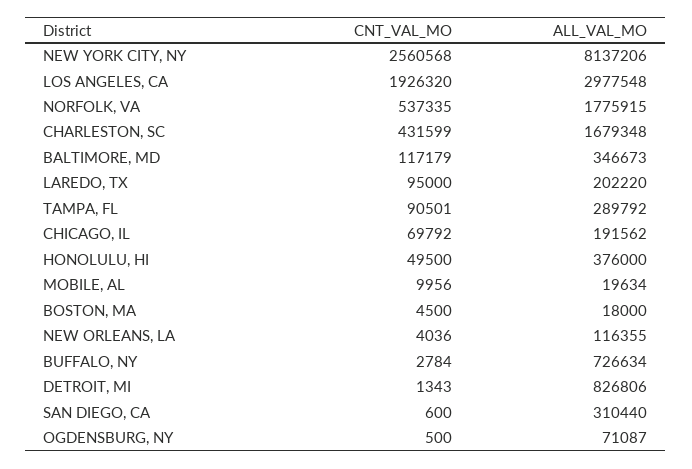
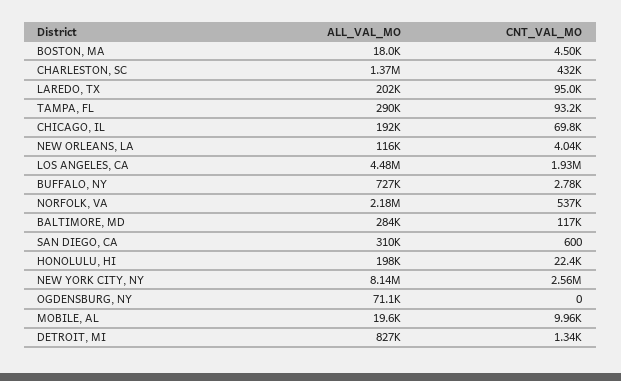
  {
    "CNT_VAL_MO": {
      "NEW YORK CITY, NY": 2560568,
      "LOS ANGELES, CA": 1926320,
      "NORFOLK, VA": 537335,
      "CHARLESTON, SC": 431599,
      "BALTIMORE, MD": 117179,
      "LAREDO, TX": 95000,
-     "TAMPA, FL": 90501,
+     "TAMPA, FL": 93200,
      "CHICAGO, IL": 69792,
-     "HONOLULU, HI": 49500,
+     "HONOLULU, HI": 22400,
      "MOBILE, AL": 9956,
      "BOSTON, MA": 4500,
      "NEW ORLEANS, LA": 4036,
      "BUFFALO, NY": 2784,
      "DETROIT, MI": 1343,
      "SAN DIEGO, CA": 600,
-     "OGDENSBURG, NY": 500
+     "OGDENSBURG, NY": 0
    },
    "ALL_VAL_MO": {
      "NEW YORK CITY, NY": 8137206,
-     "LOS ANGELES, CA": 2977548,
+     "LOS ANGELES, CA": 4480000,
-     "NORFOLK, VA": 1775915,
+     "NORFOLK, VA": 2180000,
-     "CHARLESTON, SC": 1679348,
+     "CHARLESTON, SC": 1370000,
-     "BALTIMORE, MD": 346673,
+     "BALTIMORE, MD": 284000,
      "LAREDO, TX": 202220,
      "TAMPA, FL": 289792,
      "CHICAGO, IL": 191562,
-     "HONOLULU, HI": 376000,
+     "HONOLULU, HI": 198000,
      "MOBILE, AL": 19634,
      "BOSTON, MA": 18000,
      "NEW ORLEANS, LA": 116355,
      "BUFFALO, NY": 726634,
      "DETROIT, MI": 826806,
      "SAN DIEGO, CA": 310440,
      "OGDENSBURG, NY": 71087
    }
  }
* * *
* _THE TASK_
Print out the entries once more, unchanged. No pictures.

* _WRITTEN REPLY_
  {
    "CNT_VAL_MO": {
      "NEW YORK CITY, NY": 2560568,
      "LOS ANGELES, CA": 1926320,
      "NORFOLK, VA": 537335,
      "CHARLESTON, SC": 431599,
      "BALTIMORE, MD": 117179,
      "LAREDO, TX": 95000,
-     "TAMPA, FL": 90501,
+     "TAMPA, FL": 93200,
      "CHICAGO, IL": 69792,
-     "HONOLULU, HI": 49500,
+     "HONOLULU, HI": 22400,
      "MOBILE, AL": 9956,
      "BOSTON, MA": 4500,
      "NEW ORLEANS, LA": 4036,
      "BUFFALO, NY": 2784,
      "DETROIT, MI": 1343,
      "SAN DIEGO, CA": 600,
-     "OGDENSBURG, NY": 500
+     "OGDENSBURG, NY": 0
    },
    "ALL_VAL_MO": {
      "NEW YORK CITY, NY": 8137206,
-     "LOS ANGELES, CA": 2977548,
+     "LOS ANGELES, CA": 4480000,
-     "NORFOLK, VA": 1775915,
+     "NORFOLK, VA": 2180000,
-     "CHARLESTON, SC": 1679348,
+     "CHARLESTON, SC": 1370000,
-     "BALTIMORE, MD": 346673,
+     "BALTIMORE, MD": 284000,
      "LAREDO, TX": 202220,
      "TAMPA, FL": 289792,
      "CHICAGO, IL": 191562,
-     "HONOLULU, HI": 376000,
+     "HONOLULU, HI": 198000,
      "MOBILE, AL": 19634,
      "BOSTON, MA": 18000,
      "NEW ORLEANS, LA": 116355,
      "BUFFALO, NY": 726634,
      "DETROIT, MI": 826806,
      "SAN DIEGO, CA": 310440,
      "OGDENSBURG, NY": 71087
    }
  }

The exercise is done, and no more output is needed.